[Data Boundary: Start]

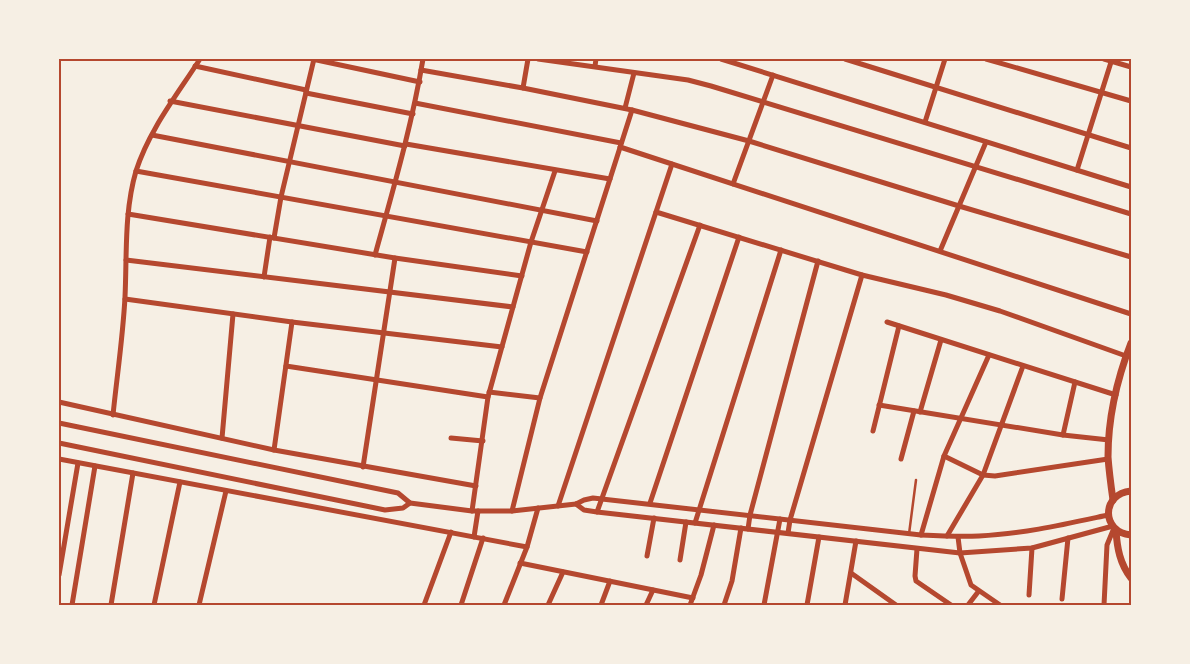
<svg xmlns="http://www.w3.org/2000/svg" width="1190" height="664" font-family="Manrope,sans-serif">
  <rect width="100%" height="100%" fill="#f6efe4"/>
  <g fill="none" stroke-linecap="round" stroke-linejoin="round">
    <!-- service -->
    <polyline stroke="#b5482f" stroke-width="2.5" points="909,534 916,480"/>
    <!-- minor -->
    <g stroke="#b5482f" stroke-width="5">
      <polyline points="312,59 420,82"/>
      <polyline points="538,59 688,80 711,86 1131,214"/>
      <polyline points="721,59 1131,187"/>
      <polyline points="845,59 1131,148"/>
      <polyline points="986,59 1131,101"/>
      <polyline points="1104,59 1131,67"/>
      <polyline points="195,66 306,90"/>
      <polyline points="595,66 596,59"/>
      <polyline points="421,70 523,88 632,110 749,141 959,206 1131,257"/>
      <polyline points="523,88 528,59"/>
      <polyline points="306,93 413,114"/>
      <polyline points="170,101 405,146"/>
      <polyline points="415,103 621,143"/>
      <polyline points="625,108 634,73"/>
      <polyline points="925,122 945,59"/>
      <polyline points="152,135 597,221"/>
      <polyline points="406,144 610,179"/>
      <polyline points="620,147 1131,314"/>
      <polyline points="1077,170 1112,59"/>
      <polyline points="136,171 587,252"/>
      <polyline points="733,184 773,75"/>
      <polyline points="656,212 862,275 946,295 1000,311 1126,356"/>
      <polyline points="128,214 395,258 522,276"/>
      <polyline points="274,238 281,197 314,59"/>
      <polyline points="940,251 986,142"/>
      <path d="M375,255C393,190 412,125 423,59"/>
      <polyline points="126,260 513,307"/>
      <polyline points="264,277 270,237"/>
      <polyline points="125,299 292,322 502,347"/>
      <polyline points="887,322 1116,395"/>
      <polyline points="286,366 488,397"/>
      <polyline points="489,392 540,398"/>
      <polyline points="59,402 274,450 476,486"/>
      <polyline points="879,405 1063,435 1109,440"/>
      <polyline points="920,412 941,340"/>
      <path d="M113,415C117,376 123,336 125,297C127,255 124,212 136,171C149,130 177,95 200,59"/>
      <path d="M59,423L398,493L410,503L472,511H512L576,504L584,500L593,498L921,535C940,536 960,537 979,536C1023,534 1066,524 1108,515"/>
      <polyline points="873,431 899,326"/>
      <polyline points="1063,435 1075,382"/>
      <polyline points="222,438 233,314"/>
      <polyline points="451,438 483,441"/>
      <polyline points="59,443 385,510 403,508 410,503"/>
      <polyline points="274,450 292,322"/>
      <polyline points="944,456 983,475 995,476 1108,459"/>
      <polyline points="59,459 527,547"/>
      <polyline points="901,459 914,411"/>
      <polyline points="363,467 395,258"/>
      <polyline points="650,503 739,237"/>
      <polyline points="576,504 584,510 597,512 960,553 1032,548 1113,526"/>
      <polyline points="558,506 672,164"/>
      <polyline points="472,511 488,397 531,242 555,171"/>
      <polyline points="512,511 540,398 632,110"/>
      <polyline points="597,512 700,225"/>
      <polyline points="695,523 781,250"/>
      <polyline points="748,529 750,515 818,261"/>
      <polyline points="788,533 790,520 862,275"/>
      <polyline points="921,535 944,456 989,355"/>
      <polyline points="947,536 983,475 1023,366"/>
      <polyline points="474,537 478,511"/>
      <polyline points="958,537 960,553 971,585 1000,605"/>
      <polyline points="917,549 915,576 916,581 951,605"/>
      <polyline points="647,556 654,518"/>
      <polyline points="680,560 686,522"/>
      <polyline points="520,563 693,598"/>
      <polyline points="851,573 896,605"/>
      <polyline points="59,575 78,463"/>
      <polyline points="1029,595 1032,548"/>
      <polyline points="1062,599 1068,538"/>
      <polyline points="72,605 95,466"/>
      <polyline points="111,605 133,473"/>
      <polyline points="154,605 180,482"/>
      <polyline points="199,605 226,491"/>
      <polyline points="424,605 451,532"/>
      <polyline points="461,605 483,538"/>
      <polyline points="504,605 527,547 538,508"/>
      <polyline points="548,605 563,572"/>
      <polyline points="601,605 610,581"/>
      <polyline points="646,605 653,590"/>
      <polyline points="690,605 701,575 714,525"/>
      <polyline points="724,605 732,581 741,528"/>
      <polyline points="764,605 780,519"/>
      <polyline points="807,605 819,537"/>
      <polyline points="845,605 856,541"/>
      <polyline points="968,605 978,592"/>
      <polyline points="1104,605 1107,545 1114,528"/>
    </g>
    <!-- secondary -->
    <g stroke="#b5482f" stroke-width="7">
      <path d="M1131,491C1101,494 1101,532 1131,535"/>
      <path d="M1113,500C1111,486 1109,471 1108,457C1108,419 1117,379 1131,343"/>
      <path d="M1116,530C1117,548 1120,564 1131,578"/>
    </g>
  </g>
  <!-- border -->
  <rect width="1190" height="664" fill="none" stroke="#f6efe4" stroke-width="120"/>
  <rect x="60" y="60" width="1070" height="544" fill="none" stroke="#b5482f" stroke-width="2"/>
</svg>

[Data Boundary: End]

:: Assigned task ::
Give back the listing unchanged. Strip out the pictures.

:: Exercise answer ::
<svg xmlns="http://www.w3.org/2000/svg" width="1190" height="664" font-family="Manrope,sans-serif">
  <rect width="100%" height="100%" fill="#f6efe4"/>
  <g fill="none" stroke-linecap="round" stroke-linejoin="round">
    <!-- service -->
    <polyline stroke="#b5482f" stroke-width="2.5" points="909,534 916,480"/>
    <!-- minor -->
    <g stroke="#b5482f" stroke-width="5">
      <polyline points="312,59 420,82"/>
      <polyline points="538,59 688,80 711,86 1131,214"/>
      <polyline points="721,59 1131,187"/>
      <polyline points="845,59 1131,148"/>
      <polyline points="986,59 1131,101"/>
      <polyline points="1104,59 1131,67"/>
      <polyline points="195,66 306,90"/>
      <polyline points="595,66 596,59"/>
      <polyline points="421,70 523,88 632,110 749,141 959,206 1131,257"/>
      <polyline points="523,88 528,59"/>
      <polyline points="306,93 413,114"/>
      <polyline points="170,101 405,146"/>
      <polyline points="415,103 621,143"/>
      <polyline points="625,108 634,73"/>
      <polyline points="925,122 945,59"/>
      <polyline points="152,135 597,221"/>
      <polyline points="406,144 610,179"/>
      <polyline points="620,147 1131,314"/>
      <polyline points="1077,170 1112,59"/>
      <polyline points="136,171 587,252"/>
      <polyline points="733,184 773,75"/>
      <polyline points="656,212 862,275 946,295 1000,311 1126,356"/>
      <polyline points="128,214 395,258 522,276"/>
      <polyline points="274,238 281,197 314,59"/>
      <polyline points="940,251 986,142"/>
      <path d="M375,255C393,190 412,125 423,59"/>
      <polyline points="126,260 513,307"/>
      <polyline points="264,277 270,237"/>
      <polyline points="125,299 292,322 502,347"/>
      <polyline points="887,322 1116,395"/>
      <polyline points="286,366 488,397"/>
      <polyline points="489,392 540,398"/>
      <polyline points="59,402 274,450 476,486"/>
      <polyline points="879,405 1063,435 1109,440"/>
      <polyline points="920,412 941,340"/>
      <path d="M113,415C117,376 123,336 125,297C127,255 124,212 136,171C149,130 177,95 200,59"/>
      <path d="M59,423L398,493L410,503L472,511H512L576,504L584,500L593,498L921,535C940,536 960,537 979,536C1023,534 1066,524 1108,515"/>
      <polyline points="873,431 899,326"/>
      <polyline points="1063,435 1075,382"/>
      <polyline points="222,438 233,314"/>
      <polyline points="451,438 483,441"/>
      <polyline points="59,443 385,510 403,508 410,503"/>
      <polyline points="274,450 292,322"/>
      <polyline points="944,456 983,475 995,476 1108,459"/>
      <polyline points="59,459 527,547"/>
      <polyline points="901,459 914,411"/>
      <polyline points="363,467 395,258"/>
      <polyline points="650,503 739,237"/>
      <polyline points="576,504 584,510 597,512 960,553 1032,548 1113,526"/>
      <polyline points="558,506 672,164"/>
      <polyline points="472,511 488,397 531,242 555,171"/>
      <polyline points="512,511 540,398 632,110"/>
      <polyline points="597,512 700,225"/>
      <polyline points="695,523 781,250"/>
      <polyline points="748,529 750,515 818,261"/>
      <polyline points="788,533 790,520 862,275"/>
      <polyline points="921,535 944,456 989,355"/>
      <polyline points="947,536 983,475 1023,366"/>
      <polyline points="474,537 478,511"/>
      <polyline points="958,537 960,553 971,585 1000,605"/>
      <polyline points="917,549 915,576 916,581 951,605"/>
      <polyline points="647,556 654,518"/>
      <polyline points="680,560 686,522"/>
      <polyline points="520,563 693,598"/>
      <polyline points="851,573 896,605"/>
      <polyline points="59,575 78,463"/>
      <polyline points="1029,595 1032,548"/>
      <polyline points="1062,599 1068,538"/>
      <polyline points="72,605 95,466"/>
      <polyline points="111,605 133,473"/>
      <polyline points="154,605 180,482"/>
      <polyline points="199,605 226,491"/>
      <polyline points="424,605 451,532"/>
      <polyline points="461,605 483,538"/>
      <polyline points="504,605 527,547 538,508"/>
      <polyline points="548,605 563,572"/>
      <polyline points="601,605 610,581"/>
      <polyline points="646,605 653,590"/>
      <polyline points="690,605 701,575 714,525"/>
      <polyline points="724,605 732,581 741,528"/>
      <polyline points="764,605 780,519"/>
      <polyline points="807,605 819,537"/>
      <polyline points="845,605 856,541"/>
      <polyline points="968,605 978,592"/>
      <polyline points="1104,605 1107,545 1114,528"/>
    </g>
    <!-- secondary -->
    <g stroke="#b5482f" stroke-width="7">
      <path d="M1131,491C1101,494 1101,532 1131,535"/>
      <path d="M1113,500C1111,486 1109,471 1108,457C1108,419 1117,379 1131,343"/>
      <path d="M1116,530C1117,548 1120,564 1131,578"/>
    </g>
  </g>
  <!-- border -->
  <rect width="1190" height="664" fill="none" stroke="#f6efe4" stroke-width="120"/>
  <rect x="60" y="60" width="1070" height="544" fill="none" stroke="#b5482f" stroke-width="2"/>
</svg>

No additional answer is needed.